Task to carry out
Drop every picture and give the entries back exactly.

[Page-level text extractions]
---+---
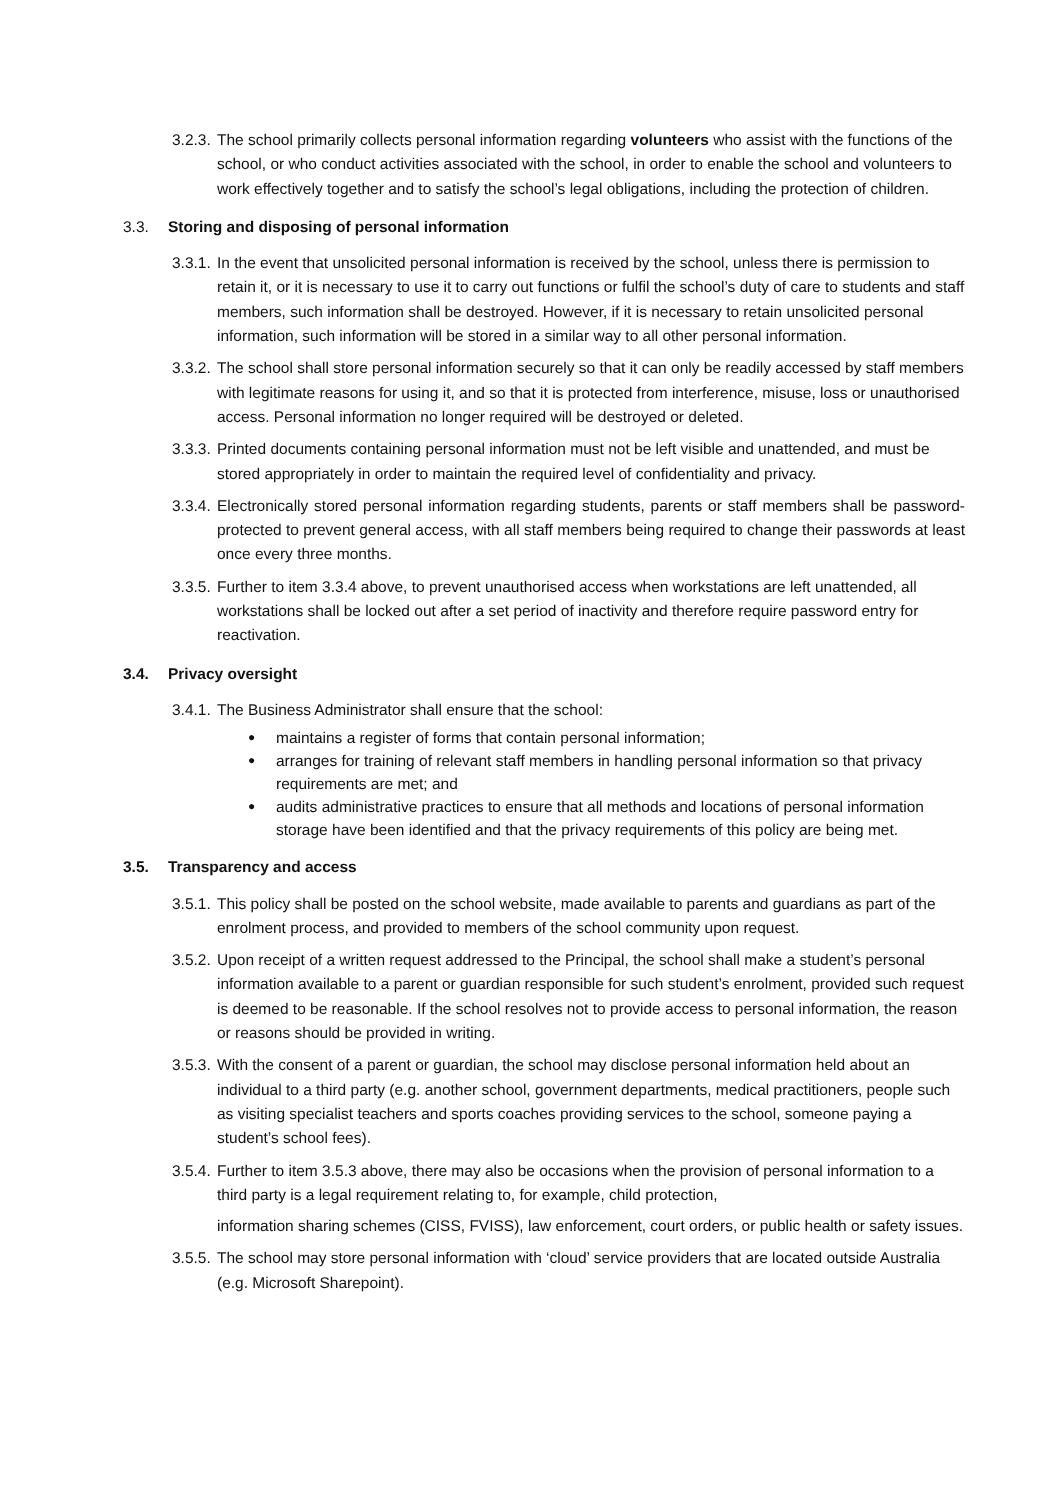3.2.3.
The school primarily collects personal information regarding volunteers who assist with the functions of the school, or who conduct activities associated with the school, in order to enable the school and volunteers to work effectively together and to satisfy the school’s legal obligations, including the protection of children.
3.3. Storing and disposing of personal information
3.3.1.
In the event that unsolicited personal information is received by the school, unless there is permission to retain it, or it is necessary to use it to carry out functions or fulfil the school’s duty of care to students and staff members, such information shall be destroyed. However, if it is necessary to retain unsolicited personal information, such information will be stored in a similar way to all other personal information.
3.3.2.
The school shall store personal information securely so that it can only be readily accessed by staff members with legitimate reasons for using it, and so that it is protected from interference, misuse, loss or unauthorised access. Personal information no longer required will be destroyed or deleted.
3.3.3.
Printed documents containing personal information must not be left visible and unattended, and must be stored appropriately in order to maintain the required level of confidentiality and privacy.
3.3.4.
Electronically stored personal information regarding students, parents or staff members shall be password-protected to prevent general access, with all staff members being required to change their passwords at least once every three months.
3.3.5.
Further to item 3.3.4 above, to prevent unauthorised access when workstations are left unattended, all workstations shall be locked out after a set period of inactivity and therefore require password entry for reactivation.
3.4. Privacy oversight
3.4.1.
The Business Administrator shall ensure that the school:
● maintains a register of forms that contain personal information;
● arranges for training of relevant staff members in handling personal information so that privacy requirements are met; and
● audits administrative practices to ensure that all methods and locations of personal information storage have been identified and that the privacy requirements of this policy are being met.
3.5. Transparency and access
3.5.1.
This policy shall be posted on the school website, made available to parents and guardians as part of the enrolment process, and provided to members of the school community upon request.
3.5.2.
Upon receipt of a written request addressed to the Principal, the school shall make a student’s personal information available to a parent or guardian responsible for such student’s enrolment, provided such request is deemed to be reasonable. If the school resolves not to provide access to personal information, the reason or reasons should be provided in writing.
3.5.3.
With the consent of a parent or guardian, the school may disclose personal information held about an individual to a third party (e.g. another school, government departments, medical practitioners, people such as visiting specialist teachers and sports coaches providing services to the school, someone paying a student’s school fees).
3.5.4.
Further to item 3.5.3 above, there may also be occasions when the provision of personal information to a third party is a legal requirement relating to, for example, child protection,
information sharing schemes (CISS, FVISS), law enforcement, court orders, or public health or safety issues.
3.5.5.
The school may store personal information with ‘cloud’ service providers that are located outside Australia (e.g. Microsoft Sharepoint).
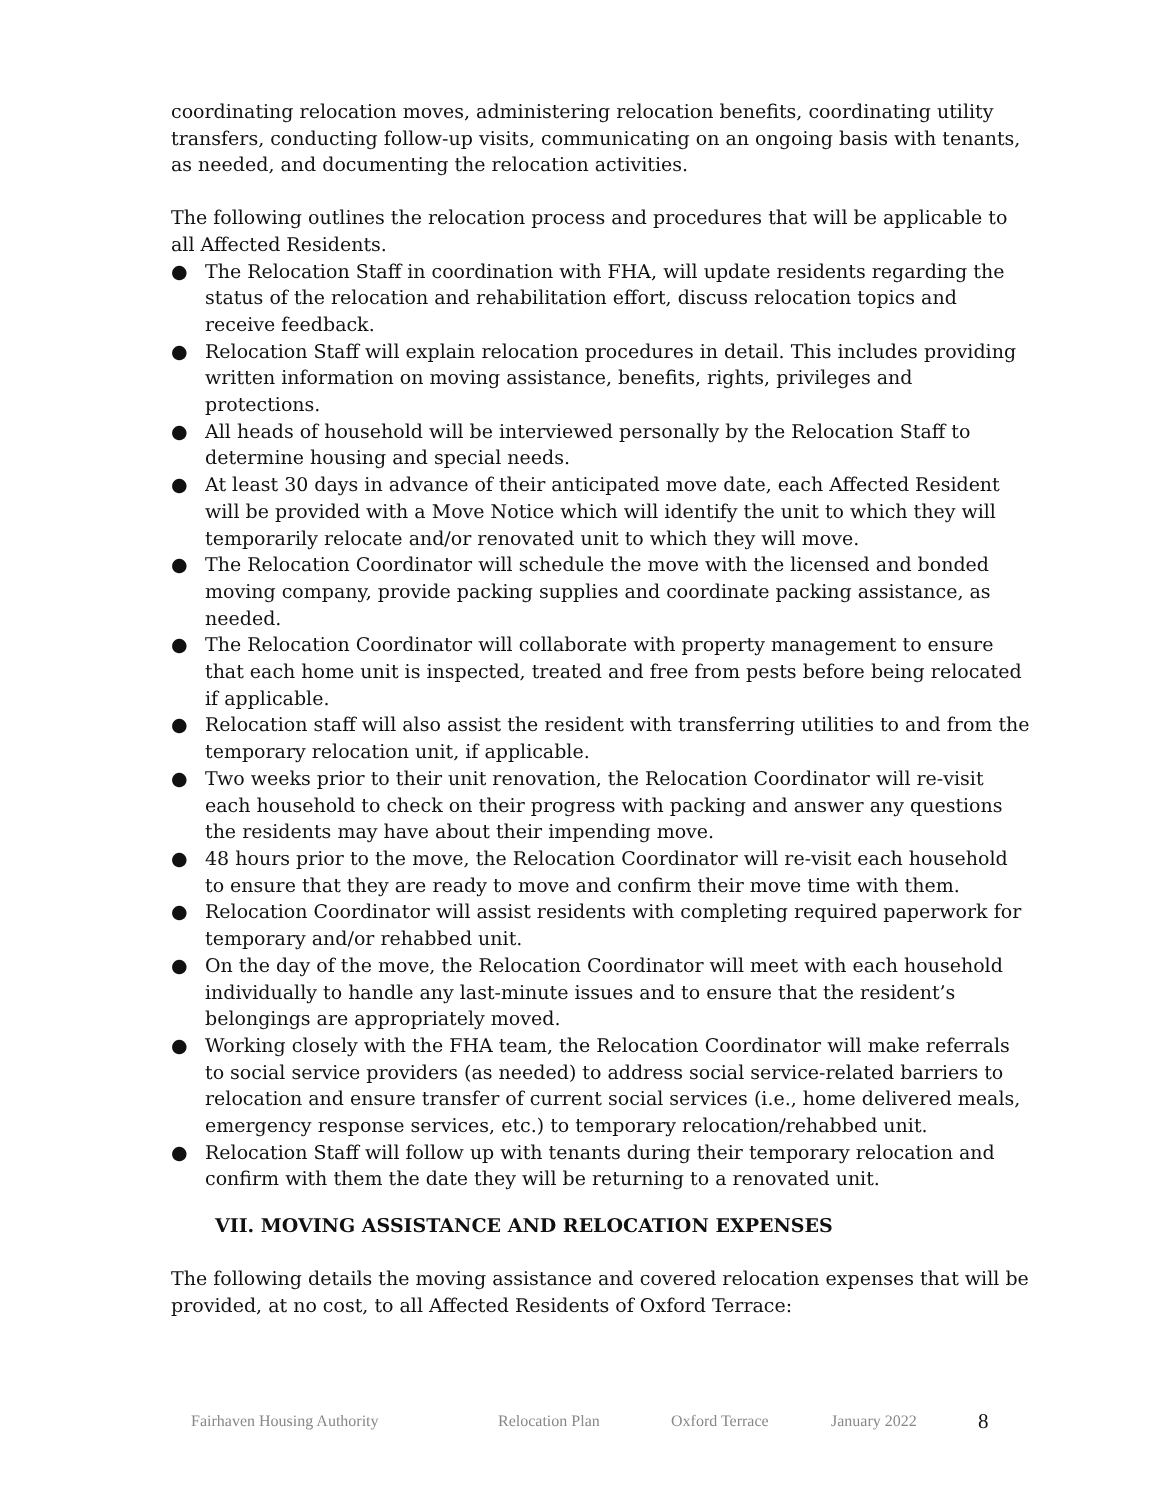coordinating relocation moves, administering relocation benefits, coordinating utility transfers, conducting follow-up visits, communicating on an ongoing basis with tenants, as needed, and documenting the relocation activities.
The following outlines the relocation process and procedures that will be applicable to all Affected Residents.
● The Relocation Staff in coordination with FHA, will update residents regarding the status of the relocation and rehabilitation effort, discuss relocation topics and receive feedback.
● Relocation Staff will explain relocation procedures in detail. This includes providing written information on moving assistance, benefits, rights, privileges and protections.
● All heads of household will be interviewed personally by the Relocation Staff to determine housing and special needs.
● At least 30 days in advance of their anticipated move date, each Affected Resident will be provided with a Move Notice which will identify the unit to which they will temporarily relocate and/or renovated unit to which they will move.
● The Relocation Coordinator will schedule the move with the licensed and bonded moving company, provide packing supplies and coordinate packing assistance, as needed.
● The Relocation Coordinator will collaborate with property management to ensure that each home unit is inspected, treated and free from pests before being relocated if applicable.
● Relocation staff will also assist the resident with transferring utilities to and from the temporary relocation unit, if applicable.
● Two weeks prior to their unit renovation, the Relocation Coordinator will re-visit each household to check on their progress with packing and answer any questions the residents may have about their impending move.
● 48 hours prior to the move, the Relocation Coordinator will re-visit each household to ensure that they are ready to move and confirm their move time with them.
● Relocation Coordinator will assist residents with completing required paperwork for temporary and/or rehabbed unit.
● On the day of the move, the Relocation Coordinator will meet with each household individually to handle any last-minute issues and to ensure that the resident’s belongings are appropriately moved.
● Working closely with the FHA team, the Relocation Coordinator will make referrals to social service providers (as needed) to address social service-related barriers to relocation and ensure transfer of current social services (i.e., home delivered meals, emergency response services, etc.) to temporary relocation/rehabbed unit.
● Relocation Staff will follow up with tenants during their temporary relocation and confirm with them the date they will be returning to a renovated unit.
VII. MOVING ASSISTANCE AND RELOCATION EXPENSES
The following details the moving assistance and covered relocation expenses that will be provided, at no cost, to all Affected Residents of Oxford Terrace:
Fairhaven Housing Authority Relocation Plan Oxford Terrace January 2022 8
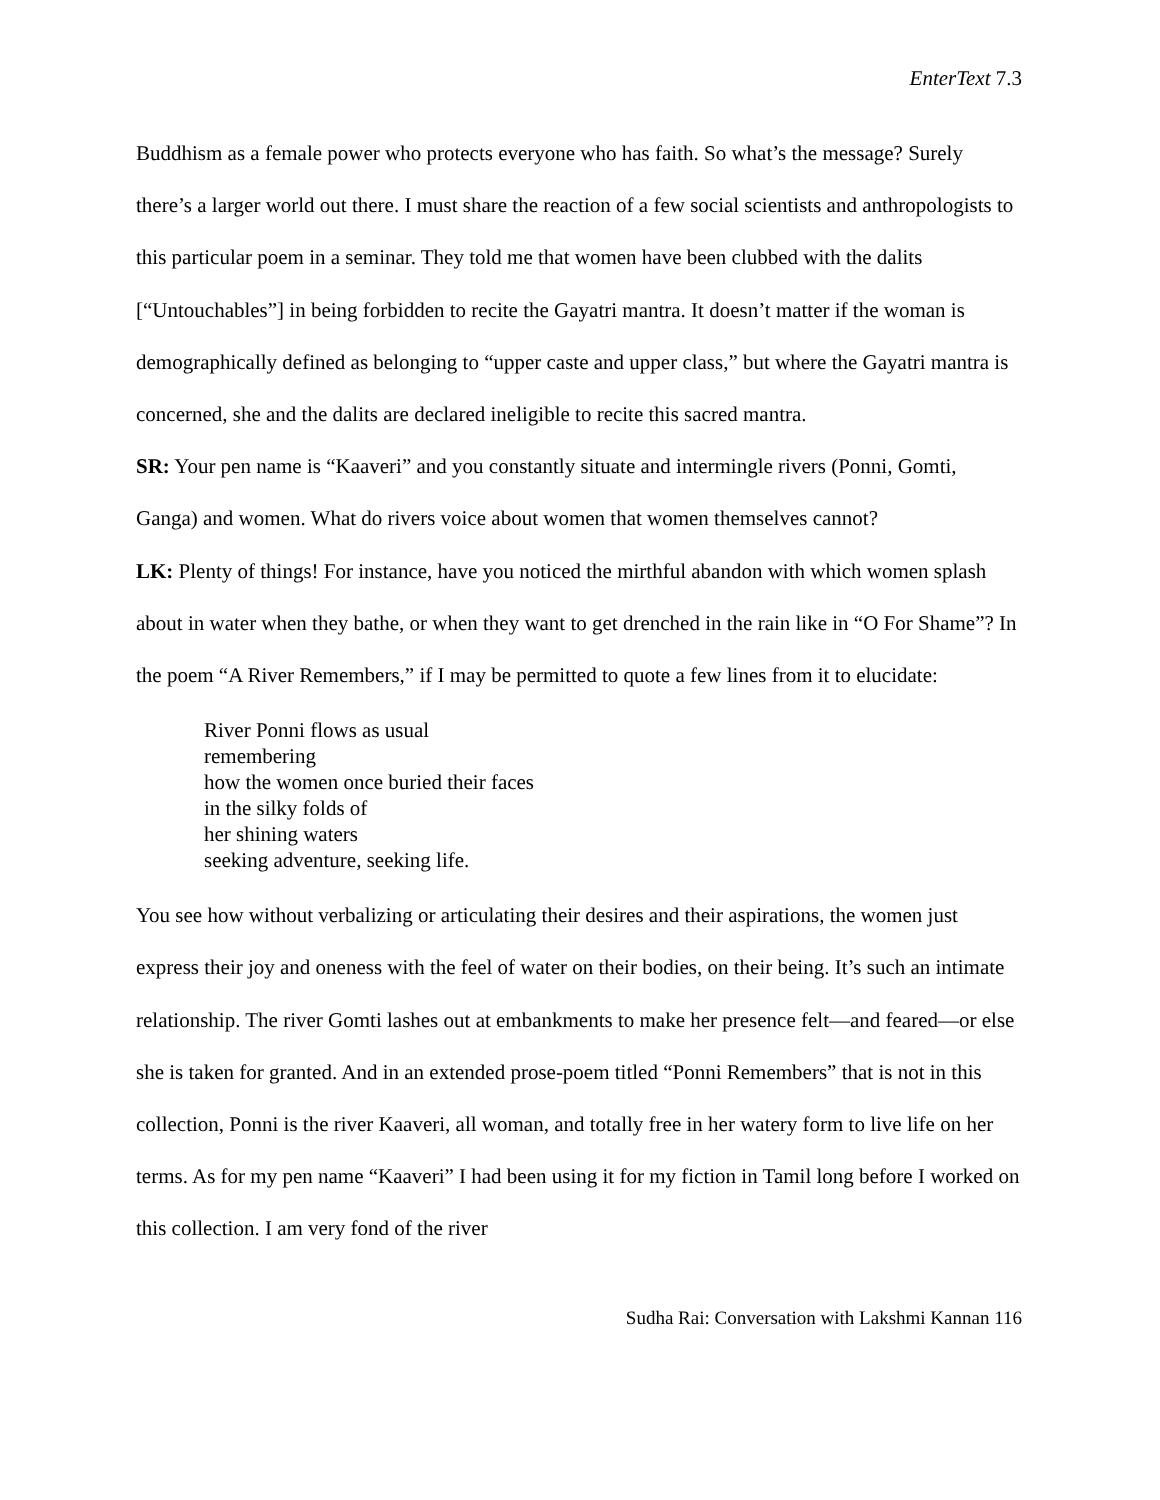EnterText 7.3
Buddhism as a female power who protects everyone who has faith. So what’s the message? Surely there’s a larger world out there. I must share the reaction of a few social scientists and anthropologists to this particular poem in a seminar. They told me that women have been clubbed with the dalits [“Untouchables”] in being forbidden to recite the Gayatri mantra. It doesn’t matter if the woman is demographically defined as belonging to “upper caste and upper class,” but where the Gayatri mantra is concerned, she and the dalits are declared ineligible to recite this sacred mantra.
SR: Your pen name is “Kaaveri” and you constantly situate and intermingle rivers (Ponni, Gomti, Ganga) and women. What do rivers voice about women that women themselves cannot?
LK: Plenty of things! For instance, have you noticed the mirthful abandon with which women splash about in water when they bathe, or when they want to get drenched in the rain like in “O For Shame”? In the poem “A River Remembers,” if I may be permitted to quote a few lines from it to elucidate:
River Ponni flows as usual
remembering
how the women once buried their faces
in the silky folds of
her shining waters
seeking adventure, seeking life.
You see how without verbalizing or articulating their desires and their aspirations, the women just express their joy and oneness with the feel of water on their bodies, on their being. It’s such an intimate relationship. The river Gomti lashes out at embankments to make her presence felt—and feared—or else she is taken for granted. And in an extended prose-poem titled “Ponni Remembers” that is not in this collection, Ponni is the river Kaaveri, all woman, and totally free in her watery form to live life on her terms. As for my pen name “Kaaveri” I had been using it for my fiction in Tamil long before I worked on this collection. I am very fond of the river
Sudha Rai: Conversation with Lakshmi Kannan 116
---+---
Result of this exercise
3.2.3.
The school primarily collects personal information regarding volunteers who assist with the functions of the school, or who conduct activities associated with the school, in order to enable the school and volunteers to work effectively together and to satisfy the school’s legal obligations, including the protection of children.
3.3. Storing and disposing of personal information
3.3.1.
In the event that unsolicited personal information is received by the school, unless there is permission to retain it, or it is necessary to use it to carry out functions or fulfil the school’s duty of care to students and staff members, such information shall be destroyed. However, if it is necessary to retain unsolicited personal information, such information will be stored in a similar way to all other personal information.
3.3.2.
The school shall store personal information securely so that it can only be readily accessed by staff members with legitimate reasons for using it, and so that it is protected from interference, misuse, loss or unauthorised access. Personal information no longer required will be destroyed or deleted.
3.3.3.
Printed documents containing personal information must not be left visible and unattended, and must be stored appropriately in order to maintain the required level of confidentiality and privacy.
3.3.4.
Electronically stored personal information regarding students, parents or staff members shall be password-protected to prevent general access, with all staff members being required to change their passwords at least once every three months.
3.3.5.
Further to item 3.3.4 above, to prevent unauthorised access when workstations are left unattended, all workstations shall be locked out after a set period of inactivity and therefore require password entry for reactivation.
3.4. Privacy oversight
3.4.1.
The Business Administrator shall ensure that the school:
● maintains a register of forms that contain personal information;
● arranges for training of relevant staff members in handling personal information so that privacy requirements are met; and
● audits administrative practices to ensure that all methods and locations of personal information storage have been identified and that the privacy requirements of this policy are being met.
3.5. Transparency and access
3.5.1.
This policy shall be posted on the school website, made available to parents and guardians as part of the enrolment process, and provided to members of the school community upon request.
3.5.2.
Upon receipt of a written request addressed to the Principal, the school shall make a student’s personal information available to a parent or guardian responsible for such student’s enrolment, provided such request is deemed to be reasonable. If the school resolves not to provide access to personal information, the reason or reasons should be provided in writing.
3.5.3.
With the consent of a parent or guardian, the school may disclose personal information held about an individual to a third party (e.g. another school, government departments, medical practitioners, people such as visiting specialist teachers and sports coaches providing services to the school, someone paying a student’s school fees).
3.5.4.
Further to item 3.5.3 above, there may also be occasions when the provision of personal information to a third party is a legal requirement relating to, for example, child protection,
information sharing schemes (CISS, FVISS), law enforcement, court orders, or public health or safety issues.
3.5.5.
The school may store personal information with ‘cloud’ service providers that are located outside Australia (e.g. Microsoft Sharepoint).
coordinating relocation moves, administering relocation benefits, coordinating utility transfers, conducting follow-up visits, communicating on an ongoing basis with tenants, as needed, and documenting the relocation activities.
The following outlines the relocation process and procedures that will be applicable to all Affected Residents.
● The Relocation Staff in coordination with FHA, will update residents regarding the status of the relocation and rehabilitation effort, discuss relocation topics and receive feedback.
● Relocation Staff will explain relocation procedures in detail. This includes providing written information on moving assistance, benefits, rights, privileges and protections.
● All heads of household will be interviewed personally by the Relocation Staff to determine housing and special needs.
● At least 30 days in advance of their anticipated move date, each Affected Resident will be provided with a Move Notice which will identify the unit to which they will temporarily relocate and/or renovated unit to which they will move.
● The Relocation Coordinator will schedule the move with the licensed and bonded moving company, provide packing supplies and coordinate packing assistance, as needed.
● The Relocation Coordinator will collaborate with property management to ensure that each home unit is inspected, treated and free from pests before being relocated if applicable.
● Relocation staff will also assist the resident with transferring utilities to and from the temporary relocation unit, if applicable.
● Two weeks prior to their unit renovation, the Relocation Coordinator will re-visit each household to check on their progress with packing and answer any questions the residents may have about their impending move.
● 48 hours prior to the move, the Relocation Coordinator will re-visit each household to ensure that they are ready to move and confirm their move time with them.
● Relocation Coordinator will assist residents with completing required paperwork for temporary and/or rehabbed unit.
● On the day of the move, the Relocation Coordinator will meet with each household individually to handle any last-minute issues and to ensure that the resident’s belongings are appropriately moved.
● Working closely with the FHA team, the Relocation Coordinator will make referrals to social service providers (as needed) to address social service-related barriers to relocation and ensure transfer of current social services (i.e., home delivered meals, emergency response services, etc.) to temporary relocation/rehabbed unit.
● Relocation Staff will follow up with tenants during their temporary relocation and confirm with them the date they will be returning to a renovated unit.
VII. MOVING ASSISTANCE AND RELOCATION EXPENSES
The following details the moving assistance and covered relocation expenses that will be provided, at no cost, to all Affected Residents of Oxford Terrace:
Fairhaven Housing Authority Relocation Plan Oxford Terrace January 2022 8
EnterText 7.3
Buddhism as a female power who protects everyone who has faith. So what’s the message? Surely there’s a larger world out there. I must share the reaction of a few social scientists and anthropologists to this particular poem in a seminar. They told me that women have been clubbed with the dalits [“Untouchables”] in being forbidden to recite the Gayatri mantra. It doesn’t matter if the woman is demographically defined as belonging to “upper caste and upper class,” but where the Gayatri mantra is concerned, she and the dalits are declared ineligible to recite this sacred mantra.
SR: Your pen name is “Kaaveri” and you constantly situate and intermingle rivers (Ponni, Gomti, Ganga) and women. What do rivers voice about women that women themselves cannot?
LK: Plenty of things! For instance, have you noticed the mirthful abandon with which women splash about in water when they bathe, or when they want to get drenched in the rain like in “O For Shame”? In the poem “A River Remembers,” if I may be permitted to quote a few lines from it to elucidate:
River Ponni flows as usual
remembering
how the women once buried their faces
in the silky folds of
her shining waters
seeking adventure, seeking life.
You see how without verbalizing or articulating their desires and their aspirations, the women just express their joy and oneness with the feel of water on their bodies, on their being. It’s such an intimate relationship. The river Gomti lashes out at embankments to make her presence felt—and feared—or else she is taken for granted. And in an extended prose-poem titled “Ponni Remembers” that is not in this collection, Ponni is the river Kaaveri, all woman, and totally free in her watery form to live life on her terms. As for my pen name “Kaaveri” I had been using it for my fiction in Tamil long before I worked on this collection. I am very fond of the river
Sudha Rai: Conversation with Lakshmi Kannan 116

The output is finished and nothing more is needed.